Dataset excerpts below:

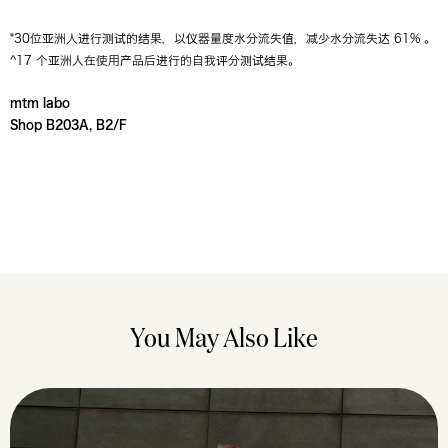
*30位亚洲人进行测试的结果，以仪器量度水分流失值，减少水分流失达 61% 。
^17 个亚洲人在使用产品后进行的自我评分测试结果。
mtm labo
Shop B203A, B2/F
You May Also Like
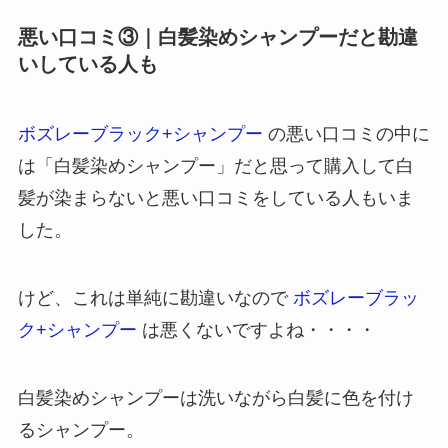
悪い口コミ③｜白髪染めシャンプーだと勘違
いしている人も
ボズレーブラック+シャンプー
の悪い口コミの中に
は「白髪染めシャンプー」だと思って購入して白
髪が染まらないと悪い口コミをしている人もいま
した。
けど、これは単純に勘違いなので
ボズレーブラッ
ク+シャンプー
は悪くないですよね・・・・
白髪染めシャンプーは洗いながら白髪に色を付け
るシャンプー。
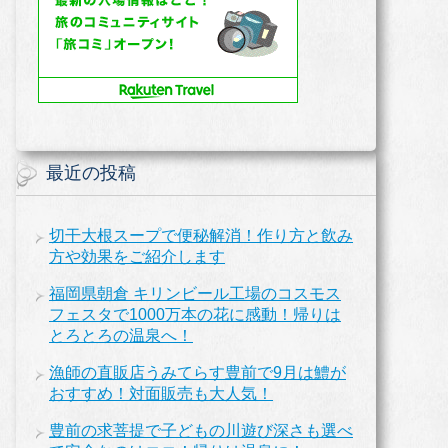
最近の投稿
切干大根スープで便秘解消！作り方と飲み
方や効果をご紹介します
福岡県朝倉 キリンビール工場のコスモス
フェスタで1000万本の花に感動！帰りは
とろとろの温泉へ！
漁師の直販店うみてらす豊前で9月は鱧が
おすすめ！対面販売も大人気！
豊前の求菩提で子どもの川遊び深さも選べ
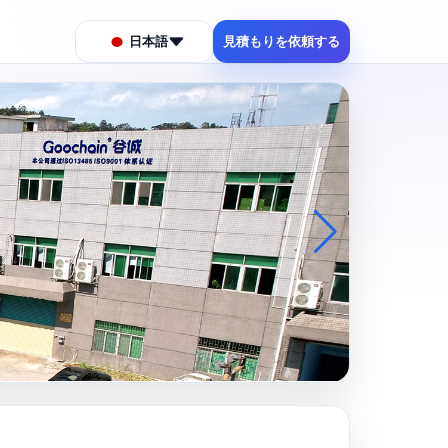
日本語
見積もりを依頼する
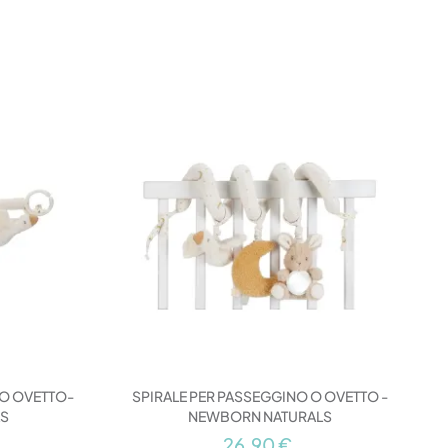
 O OVETTO-
SPIRALE PER PASSEGGINO O OVETTO -
LS
NEWBORN NATURALS
26,90 €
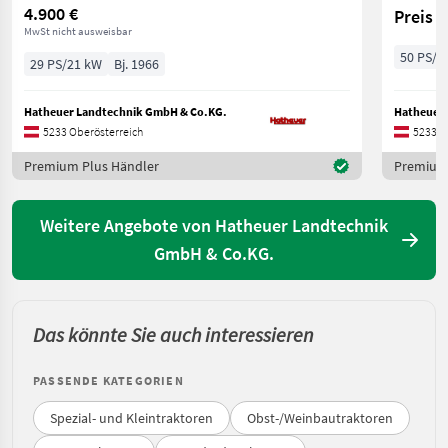
4.900 €
Preis 
MwSt nicht ausweisbar
50 PS/3
29 PS/21 kW
Bj. 1966
Hatheuer Landtechnik GmbH & Co.KG.
Hatheuer 
5233 Oberösterreich
5233 O
Premium Plus Händler
Premium 
Weitere Angebote von Hatheuer Landtechnik
GmbH & Co.KG.
Das könnte Sie auch interessieren
PASSENDE KATEGORIEN
Spezial- und Kleintraktoren
Obst-/Weinbautraktoren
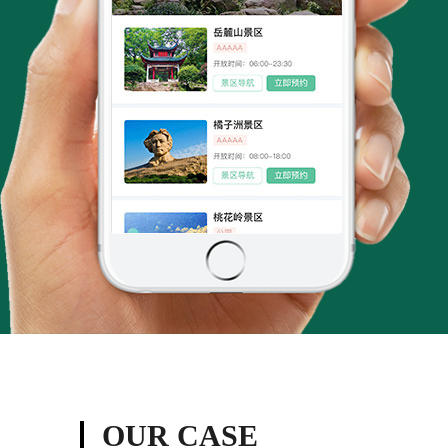
OUR CASE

End of Dataset excerpts.

> What the exercise asks:
Only the lines from the one with "は「白髪染めシャンプー」だと思って購入して白" to the end of the listing, both ends included, should be retyped exactly; no pictures belong in the copy.

> Answer box:
は「白髪染めシャンプー」だと思って購入して白
髪が染まらないと悪い口コミをしている人もいま
した。
けど、これは単純に勘違いなので
ボズレーブラッ
ク+シャンプー
は悪くないですよね・・・・
白髪染めシャンプーは洗いながら白髪に色を付け
るシャンプー。
最近の投稿
切干大根スープで便秘解消！作り方と飲み
方や効果をご紹介します
福岡県朝倉 キリンビール工場のコスモス
フェスタで1000万本の花に感動！帰りは
とろとろの温泉へ！
漁師の直販店うみてらす豊前で9月は鱧が
おすすめ！対面販売も大人気！
豊前の求菩提で子どもの川遊び深さも選べ
日本語
見積もりを依頼する
 O OVETTO-
SPIRALE PER PASSEGGINO O OVETTO -
LS
NEWBORN NATURALS
26,90 €
4.900 €
Preis 
MwSt nicht ausweisbar
50 PS/3
29 PS/21 kW
Bj. 1966
Hatheuer Landtechnik GmbH & Co.KG.
Hatheuer 
5233 Oberösterreich
5233 O
Premium Plus Händler
Premium 
Weitere Angebote von Hatheuer Landtechnik
GmbH & Co.KG.
Das könnte Sie auch interessieren
PASSENDE KATEGORIEN
Spezial- und Kleintraktoren
Obst-/Weinbautraktoren
OUR CASE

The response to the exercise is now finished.